-- Written instruction 1 --
Echo the Python library installation text word for word, from "- Libraries in the Git" to "CLI, or API).", with both of those passages included.
-- Written instruction 2 --
Duplicate every line of the records exactly, leaving out the pictures.

-- Selection --
Python package source | Notebook-scoped libraries with %pip | Notebook-scoped libraries with base environment YAML file | Cluster libraries | Job libraries with Jobs API |
---|---|---|---|---|
PyPI | Use %pip install . See example. |
Add a PyPI package name to a base environment YAML file. See example. | Select PyPI as the source. | Add a new pypi object to the job libraries and specify the package field. |
Private PyPI mirror, such as Nexus or Artifactory | Use %pip install with the --index-url option. Secret management is available. See example. |
Add the -–index-url to a base environment YAML file. Secret management is available. See example. |
Not supported. | Not supported. |
VCS, such as GitHub, with raw source | Use %pip install and specify the repository URL as the package name. See example. |
Add a repository URL as a package name to a base environment YAML file. See example. | Select PyPI as the source and specify the repository URL as the package name. | Add a new pypi object to the job libraries and specify the repository URL as the package field. |
Private VCS with raw source | Use %pip install and specify the repository URL with basic authentication as the package name. Secret management is available. See example. |
Add a repository with basic authentication as the package name to a base environment YAML file. See example. | Not supported. | Not supported. |
File path | Use %pip install . See example. |
Add a file path as a package name to a base environment YAML file. See example. | Select File path/ADLS as the source. | Add a new egg or whl object to the job libraries and specify the file path as the package field. |
Azure Data Lake Storage Gen2 | Use %pip install together with a pre-signed URL. Paths with the Azure Data Lake Storage Gen2 protocol abfss:// are not supported. |
Add a pre-signed URL as a package name to a base environment YAML file. Paths with the Azure Data Lake Storage Gen2 protocol abfss:// are not supported. |
Select File path/ADLS as the source. | Add a new egg or whl object to the job libraries and specify the Azure Data Lake Storage Gen2 path as the package field. |
Python library precedence
You might encounter a situation where you need to override the version for a built-in library, or have a custom library that conflicts in name with another library installed on the cluster. When you run import <library>
, the library with the high precedence is imported.
Important
Libraries stored in workspace files have different precedence depending on how they are added to the Python sys.path
. A Databricks Git folder adds the current working directory to the path before all other libraries, while notebooks outside Git folders add the current working directory after other libraries are installed. If you manually append workspace directories to your path, these always have the lowest precedence.
The following list orders precedence from highest to lowest. In this list, a lower number means higher precedence.
- Libraries in the current working directory (Git folders only).
- Libraries in the Git folder root directory (Git folders only).
- Notebook-scoped libraries (
%pip install
in notebooks). - Cluster libraries (using the UI, CLI, or API).
- Libraries included in Databricks Runtime.
- Libraries installed with init scripts might resolve before or after built-in libraries, depending on how they are installed. Databricks does not recommend installing libraries with init scripts.
- Libraries in the current working directory (not in Git folders).
- Workspace files appended to the
sys.path
.

-- Task inputs --
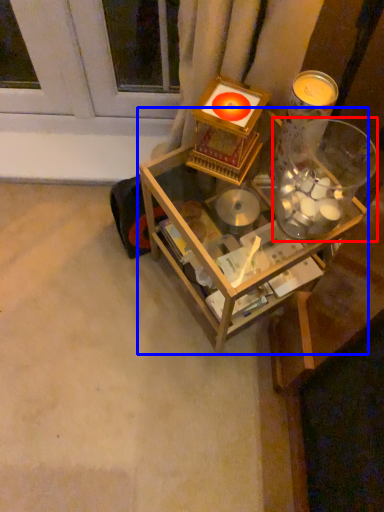
Question: Which of the following is the closest to the observer, glass jar (highlighted by a red box) or table (highlighted by a blue box)?

Choices:
 (A) glass jar
 (B) table

Answer: (A)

-- Right answer 1 --
- Libraries in the Git folder root directory (Git folders only).
- Notebook-scoped libraries (
%pip install
in notebooks). - Cluster libraries (using the UI, CLI, or API).

-- Right answer 2 --
Question: Which of the following is the closest to the observer, glass jar (highlighted by a red box) or table (highlighted by a blue box)?

Choices:
 (A) glass jar
 (B) table

Answer: (A)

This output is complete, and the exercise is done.